● **EXTRAIT CITÉ**
=-=-=

La politique énergétique de la France: Interview croisée avec Zélie Victor, Responsable Transition Energétique au sein du Réseau Action Climat et Yves Marignac, Chef du pôle expertise nucléaire et fossiles Association négaWatt – Réussir la transition énergétique
Romy Strassenburg:
Après le premier quinquennat du président Macron : Quel bilan tirez-vous quant à la protection du climat et la transition énergétique en France ?
Zélie Victor: On a perdu énormément de temps lors du mandat d’Emmanuel Macron. Nous sommes le seul pays en Europe à ne pas avoir atteint nos objectifs d’énergies renouvelables. Nous avons pris également énormément de retard concernant la rénovation des anciens bâtiments. Nous sommes très éloignés d’une vraie transition énergétique, même si les dernières centrales à charbon vont bientôt fermer. Mais globalement, c'est un quinquennat perdu.

=-=-=

● **CONSIGNE 1**
Dans l'interview, quels objectifs la France est-elle, selon Zélie Victor, le seul pays d'Europe à ne pas avoir atteints ?
● **CONSIGNE 2**
Reprends sous forme de tableau Markdown les lignes des entrées, du début des entrées jusqu'à la ligne contenant « podemos seguir dando », celle-ci comprise. Utilise une colonne « N° » pour le numéro de ligne et une colonne « Texte » pour la ligne, sans les lignes vides.

[Entrées du jeu de données]
=-=-=

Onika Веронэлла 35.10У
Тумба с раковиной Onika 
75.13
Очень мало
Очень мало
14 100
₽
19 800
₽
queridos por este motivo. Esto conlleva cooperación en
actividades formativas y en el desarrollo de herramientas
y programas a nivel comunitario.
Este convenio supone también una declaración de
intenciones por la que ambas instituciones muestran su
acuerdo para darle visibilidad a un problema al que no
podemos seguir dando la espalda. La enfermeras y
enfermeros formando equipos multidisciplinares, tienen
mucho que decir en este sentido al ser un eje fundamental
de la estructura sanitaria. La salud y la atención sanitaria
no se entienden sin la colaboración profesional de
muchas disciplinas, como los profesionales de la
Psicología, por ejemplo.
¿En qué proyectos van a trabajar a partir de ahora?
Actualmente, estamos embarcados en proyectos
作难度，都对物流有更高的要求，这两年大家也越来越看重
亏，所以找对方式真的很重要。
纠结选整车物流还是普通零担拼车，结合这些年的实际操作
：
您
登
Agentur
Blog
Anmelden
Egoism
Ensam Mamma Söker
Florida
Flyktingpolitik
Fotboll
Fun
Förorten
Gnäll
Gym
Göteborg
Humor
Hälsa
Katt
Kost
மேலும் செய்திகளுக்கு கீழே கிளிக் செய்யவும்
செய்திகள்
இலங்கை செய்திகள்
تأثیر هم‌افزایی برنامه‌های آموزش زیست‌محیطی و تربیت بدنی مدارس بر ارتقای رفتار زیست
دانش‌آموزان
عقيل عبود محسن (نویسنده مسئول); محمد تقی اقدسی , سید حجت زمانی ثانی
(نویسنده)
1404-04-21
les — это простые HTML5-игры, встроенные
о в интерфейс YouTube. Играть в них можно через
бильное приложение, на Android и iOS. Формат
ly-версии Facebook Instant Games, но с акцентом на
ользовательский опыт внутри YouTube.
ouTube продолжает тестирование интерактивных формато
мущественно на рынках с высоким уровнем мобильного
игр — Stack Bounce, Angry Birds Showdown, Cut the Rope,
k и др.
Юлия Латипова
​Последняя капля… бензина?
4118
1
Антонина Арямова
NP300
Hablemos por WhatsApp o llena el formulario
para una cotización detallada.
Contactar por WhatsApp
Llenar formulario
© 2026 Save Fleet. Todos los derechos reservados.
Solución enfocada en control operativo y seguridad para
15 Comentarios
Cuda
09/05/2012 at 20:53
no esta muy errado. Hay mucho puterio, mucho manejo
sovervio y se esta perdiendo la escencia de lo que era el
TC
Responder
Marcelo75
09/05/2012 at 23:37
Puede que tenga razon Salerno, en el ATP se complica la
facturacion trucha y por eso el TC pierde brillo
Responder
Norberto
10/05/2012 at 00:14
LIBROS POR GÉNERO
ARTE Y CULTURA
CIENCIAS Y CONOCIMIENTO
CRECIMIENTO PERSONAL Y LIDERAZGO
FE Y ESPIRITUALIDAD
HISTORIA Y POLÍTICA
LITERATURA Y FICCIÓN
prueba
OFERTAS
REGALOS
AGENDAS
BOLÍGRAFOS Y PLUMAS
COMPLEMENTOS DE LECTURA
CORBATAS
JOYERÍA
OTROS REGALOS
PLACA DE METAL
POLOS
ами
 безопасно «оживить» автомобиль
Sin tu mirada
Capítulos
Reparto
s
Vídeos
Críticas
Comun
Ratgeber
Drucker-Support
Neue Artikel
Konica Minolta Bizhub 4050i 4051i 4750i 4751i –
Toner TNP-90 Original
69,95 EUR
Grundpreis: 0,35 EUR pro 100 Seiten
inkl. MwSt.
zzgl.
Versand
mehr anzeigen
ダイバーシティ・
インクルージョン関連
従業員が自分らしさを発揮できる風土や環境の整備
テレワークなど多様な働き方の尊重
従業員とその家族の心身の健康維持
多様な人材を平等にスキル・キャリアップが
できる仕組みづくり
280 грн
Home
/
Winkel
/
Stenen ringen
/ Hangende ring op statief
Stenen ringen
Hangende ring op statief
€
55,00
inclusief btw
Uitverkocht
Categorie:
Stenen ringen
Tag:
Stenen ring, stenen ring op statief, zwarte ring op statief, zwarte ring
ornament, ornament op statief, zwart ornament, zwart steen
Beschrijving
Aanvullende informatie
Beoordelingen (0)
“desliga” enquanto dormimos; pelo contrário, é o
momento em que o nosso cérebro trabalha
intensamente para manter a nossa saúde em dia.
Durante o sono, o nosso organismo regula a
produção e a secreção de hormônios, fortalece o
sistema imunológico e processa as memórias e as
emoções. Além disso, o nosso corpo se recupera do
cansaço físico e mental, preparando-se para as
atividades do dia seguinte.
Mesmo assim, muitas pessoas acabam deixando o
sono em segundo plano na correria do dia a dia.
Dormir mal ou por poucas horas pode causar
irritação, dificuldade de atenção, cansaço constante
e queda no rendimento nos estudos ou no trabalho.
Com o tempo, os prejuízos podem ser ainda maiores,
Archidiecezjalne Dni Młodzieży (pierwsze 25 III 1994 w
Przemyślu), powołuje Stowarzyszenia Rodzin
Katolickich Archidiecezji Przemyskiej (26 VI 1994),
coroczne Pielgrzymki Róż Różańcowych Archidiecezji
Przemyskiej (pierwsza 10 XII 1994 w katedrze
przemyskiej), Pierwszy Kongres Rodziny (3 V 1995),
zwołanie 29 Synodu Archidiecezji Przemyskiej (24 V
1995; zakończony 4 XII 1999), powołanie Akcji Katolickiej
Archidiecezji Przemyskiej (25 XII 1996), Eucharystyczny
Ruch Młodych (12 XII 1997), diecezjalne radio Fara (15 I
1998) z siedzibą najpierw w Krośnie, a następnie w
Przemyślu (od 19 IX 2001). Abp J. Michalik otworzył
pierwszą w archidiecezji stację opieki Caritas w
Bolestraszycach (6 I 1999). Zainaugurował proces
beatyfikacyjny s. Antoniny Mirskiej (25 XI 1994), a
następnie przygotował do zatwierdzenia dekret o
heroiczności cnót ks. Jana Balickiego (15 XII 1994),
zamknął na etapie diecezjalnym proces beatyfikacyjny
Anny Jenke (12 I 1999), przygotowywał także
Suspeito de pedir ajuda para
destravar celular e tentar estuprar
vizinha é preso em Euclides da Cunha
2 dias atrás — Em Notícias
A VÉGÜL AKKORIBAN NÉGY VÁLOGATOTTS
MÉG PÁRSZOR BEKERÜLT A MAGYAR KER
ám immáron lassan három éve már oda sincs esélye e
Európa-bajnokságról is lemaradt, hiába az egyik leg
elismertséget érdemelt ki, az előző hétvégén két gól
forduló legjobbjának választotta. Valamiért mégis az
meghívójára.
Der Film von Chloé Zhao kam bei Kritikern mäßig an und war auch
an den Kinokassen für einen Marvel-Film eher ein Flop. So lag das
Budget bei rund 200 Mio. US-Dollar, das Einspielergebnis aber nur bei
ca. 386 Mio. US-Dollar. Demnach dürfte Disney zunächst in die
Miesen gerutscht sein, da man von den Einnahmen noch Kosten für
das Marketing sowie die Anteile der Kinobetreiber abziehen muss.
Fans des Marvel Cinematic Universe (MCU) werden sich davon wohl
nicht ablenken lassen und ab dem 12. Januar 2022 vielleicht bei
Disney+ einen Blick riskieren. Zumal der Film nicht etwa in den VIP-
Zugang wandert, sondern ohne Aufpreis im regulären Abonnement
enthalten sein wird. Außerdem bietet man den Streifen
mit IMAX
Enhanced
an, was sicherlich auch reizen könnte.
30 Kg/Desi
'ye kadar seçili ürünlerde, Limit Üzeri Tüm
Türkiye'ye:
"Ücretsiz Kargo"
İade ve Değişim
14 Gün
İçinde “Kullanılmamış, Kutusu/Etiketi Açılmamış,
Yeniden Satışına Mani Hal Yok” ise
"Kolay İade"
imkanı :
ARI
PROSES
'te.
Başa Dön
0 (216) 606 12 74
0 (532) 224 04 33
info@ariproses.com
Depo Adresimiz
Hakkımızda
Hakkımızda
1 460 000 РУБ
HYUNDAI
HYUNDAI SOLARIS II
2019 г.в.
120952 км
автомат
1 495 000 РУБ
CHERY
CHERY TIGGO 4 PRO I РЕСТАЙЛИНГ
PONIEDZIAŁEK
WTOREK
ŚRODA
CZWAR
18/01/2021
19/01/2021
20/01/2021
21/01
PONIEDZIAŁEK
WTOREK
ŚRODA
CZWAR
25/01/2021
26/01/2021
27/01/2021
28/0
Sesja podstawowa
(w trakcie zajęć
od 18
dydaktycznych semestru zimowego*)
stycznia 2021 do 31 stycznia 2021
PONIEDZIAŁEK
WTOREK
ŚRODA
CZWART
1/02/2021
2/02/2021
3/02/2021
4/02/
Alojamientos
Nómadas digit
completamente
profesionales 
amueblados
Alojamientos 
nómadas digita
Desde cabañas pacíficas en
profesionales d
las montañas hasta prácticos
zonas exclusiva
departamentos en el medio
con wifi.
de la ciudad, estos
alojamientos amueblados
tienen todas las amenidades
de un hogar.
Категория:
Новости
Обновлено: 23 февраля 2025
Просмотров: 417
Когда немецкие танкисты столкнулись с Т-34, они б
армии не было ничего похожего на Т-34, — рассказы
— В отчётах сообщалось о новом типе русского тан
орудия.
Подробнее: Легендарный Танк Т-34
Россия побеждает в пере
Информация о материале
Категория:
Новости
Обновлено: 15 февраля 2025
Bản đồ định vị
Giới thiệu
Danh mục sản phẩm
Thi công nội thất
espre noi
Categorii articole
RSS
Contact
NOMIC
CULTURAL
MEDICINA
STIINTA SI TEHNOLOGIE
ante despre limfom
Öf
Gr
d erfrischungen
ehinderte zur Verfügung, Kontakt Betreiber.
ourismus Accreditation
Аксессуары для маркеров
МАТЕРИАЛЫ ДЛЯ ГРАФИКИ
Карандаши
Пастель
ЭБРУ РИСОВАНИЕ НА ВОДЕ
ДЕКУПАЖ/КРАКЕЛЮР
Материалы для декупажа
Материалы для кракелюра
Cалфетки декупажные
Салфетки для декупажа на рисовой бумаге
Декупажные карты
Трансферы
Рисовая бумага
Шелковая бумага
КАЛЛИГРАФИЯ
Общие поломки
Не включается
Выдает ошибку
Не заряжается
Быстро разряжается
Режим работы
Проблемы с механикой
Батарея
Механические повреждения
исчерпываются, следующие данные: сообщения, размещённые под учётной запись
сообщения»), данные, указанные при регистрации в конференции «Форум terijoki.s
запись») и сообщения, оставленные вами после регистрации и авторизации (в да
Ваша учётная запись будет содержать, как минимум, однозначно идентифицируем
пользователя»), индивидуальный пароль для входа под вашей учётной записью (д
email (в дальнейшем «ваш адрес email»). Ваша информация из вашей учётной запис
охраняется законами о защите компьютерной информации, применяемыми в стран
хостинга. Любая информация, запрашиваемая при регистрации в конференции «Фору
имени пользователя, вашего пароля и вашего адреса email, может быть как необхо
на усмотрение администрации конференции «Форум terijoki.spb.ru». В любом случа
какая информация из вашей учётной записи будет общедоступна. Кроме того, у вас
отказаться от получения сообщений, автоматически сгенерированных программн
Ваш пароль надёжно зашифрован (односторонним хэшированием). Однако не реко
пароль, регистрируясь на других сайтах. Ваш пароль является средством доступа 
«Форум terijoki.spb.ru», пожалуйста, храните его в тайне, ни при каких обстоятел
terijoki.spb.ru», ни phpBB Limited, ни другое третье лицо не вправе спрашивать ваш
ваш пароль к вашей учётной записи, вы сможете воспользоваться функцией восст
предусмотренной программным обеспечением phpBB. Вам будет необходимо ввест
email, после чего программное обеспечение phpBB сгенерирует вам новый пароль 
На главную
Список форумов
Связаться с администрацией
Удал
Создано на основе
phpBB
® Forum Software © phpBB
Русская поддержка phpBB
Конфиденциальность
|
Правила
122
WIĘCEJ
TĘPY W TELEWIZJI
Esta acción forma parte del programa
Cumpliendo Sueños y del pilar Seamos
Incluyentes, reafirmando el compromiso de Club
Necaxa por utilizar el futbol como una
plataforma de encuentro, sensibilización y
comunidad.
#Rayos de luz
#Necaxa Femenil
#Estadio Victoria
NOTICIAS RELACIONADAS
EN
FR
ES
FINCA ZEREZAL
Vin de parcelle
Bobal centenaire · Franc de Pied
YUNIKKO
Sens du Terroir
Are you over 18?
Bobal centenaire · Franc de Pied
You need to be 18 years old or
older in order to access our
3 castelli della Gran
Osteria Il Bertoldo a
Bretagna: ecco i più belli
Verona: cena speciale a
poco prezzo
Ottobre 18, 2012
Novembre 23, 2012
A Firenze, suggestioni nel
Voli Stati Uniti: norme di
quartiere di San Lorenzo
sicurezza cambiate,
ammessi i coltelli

=-=-=

● **RÉPONSE 1**
Ses objectifs d'énergies renouvelables.

● **RÉPONSE 2**
| N° | Texte |
|---|---|
| 1 | Onika Веронэлла 35.10У |
| 2 | Тумба с раковиной Onika  |
| 3 | 75.13 |
| 4 | Очень мало |
| 5 | Очень мало |
| 6 | 14 100 |
| 7 | ₽ |
| 8 | 19 800 |
| 9 | ₽ |
| 10 | queridos por este motivo. Esto conlleva cooperación en |
| 11 | actividades formativas y en el desarrollo de herramientas |
| 12 | y programas a nivel comunitario. |
| 13 | Este convenio supone también una declaración de |
| 14 | intenciones por la que ambas instituciones muestran su |
| 15 | acuerdo para darle visibilidad a un problema al que no |
| 16 | podemos seguir dando la espalda. La enfermeras y |